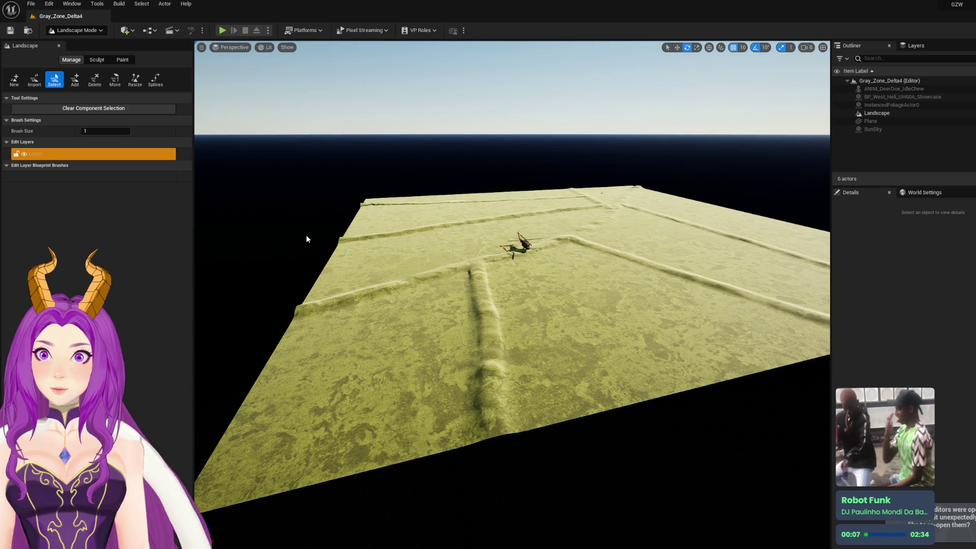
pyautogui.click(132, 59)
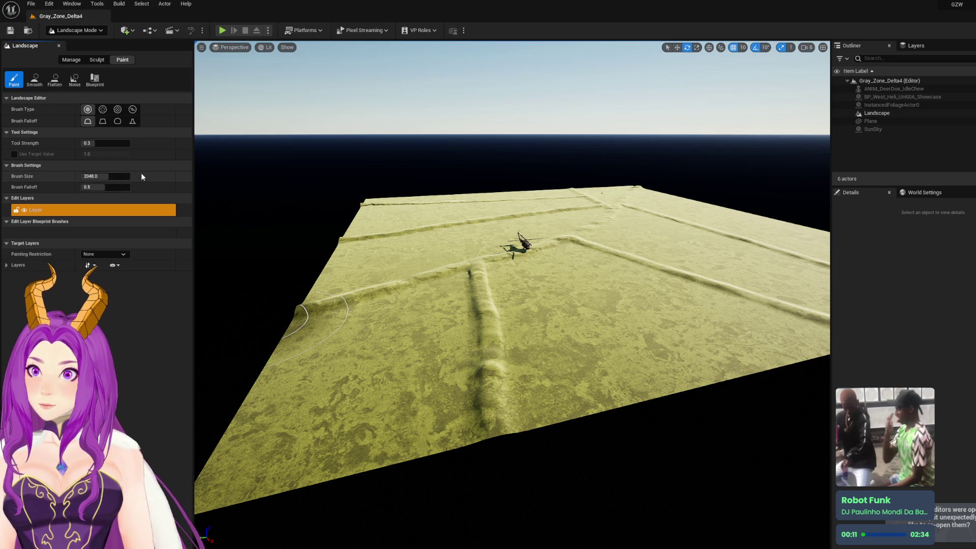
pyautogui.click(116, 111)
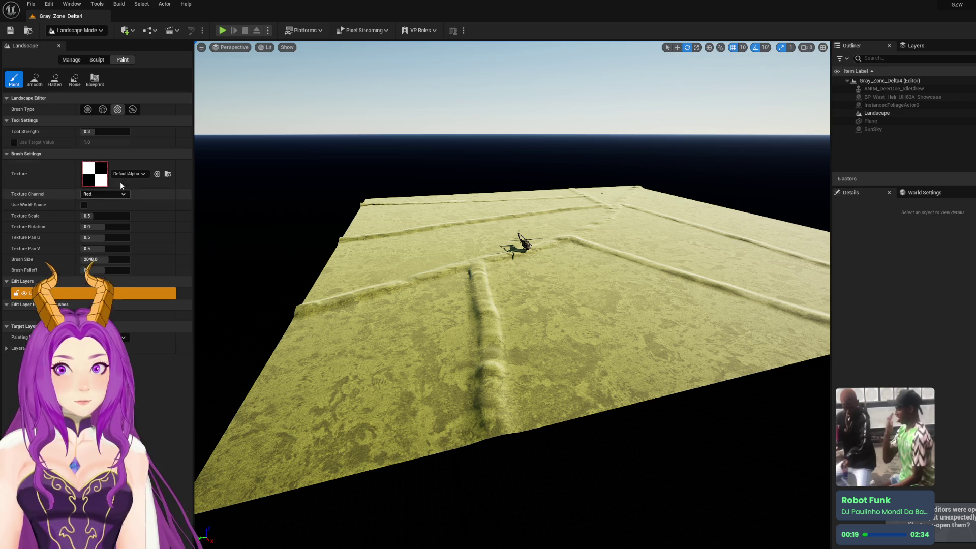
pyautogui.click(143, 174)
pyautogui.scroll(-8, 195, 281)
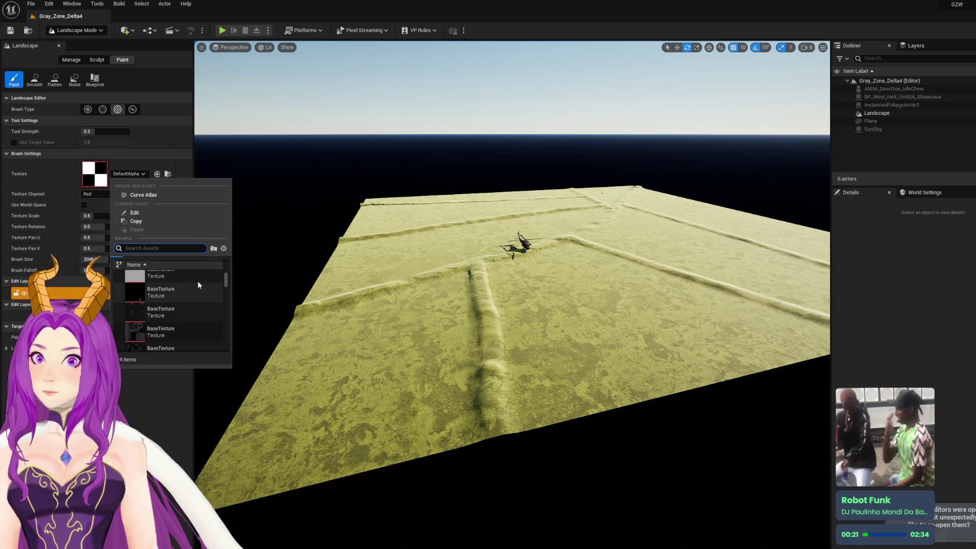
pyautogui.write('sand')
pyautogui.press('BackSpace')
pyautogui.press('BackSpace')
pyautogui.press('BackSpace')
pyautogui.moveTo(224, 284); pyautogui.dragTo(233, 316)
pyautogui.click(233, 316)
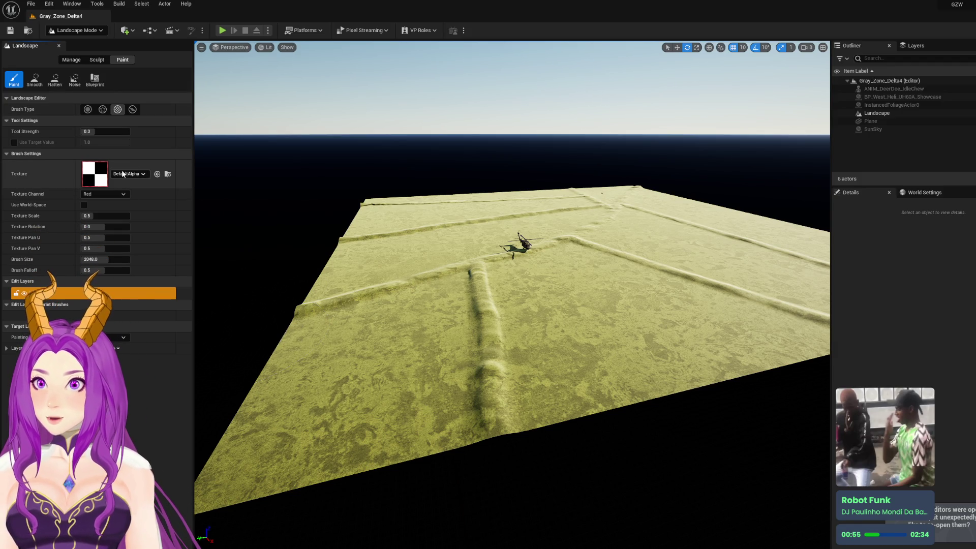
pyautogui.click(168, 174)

### Goal of the exercise
The records above should be retyped in full and exactly; omit the pictures.

### Exercise result
pyautogui.click(132, 59)
pyautogui.click(116, 111)
pyautogui.click(143, 174)
pyautogui.scroll(-8, 195, 281)
pyautogui.write('sand')
pyautogui.press('BackSpace')
pyautogui.press('BackSpace')
pyautogui.press('BackSpace')
pyautogui.moveTo(224, 284); pyautogui.dragTo(233, 316)
pyautogui.click(233, 316)
pyautogui.click(168, 174)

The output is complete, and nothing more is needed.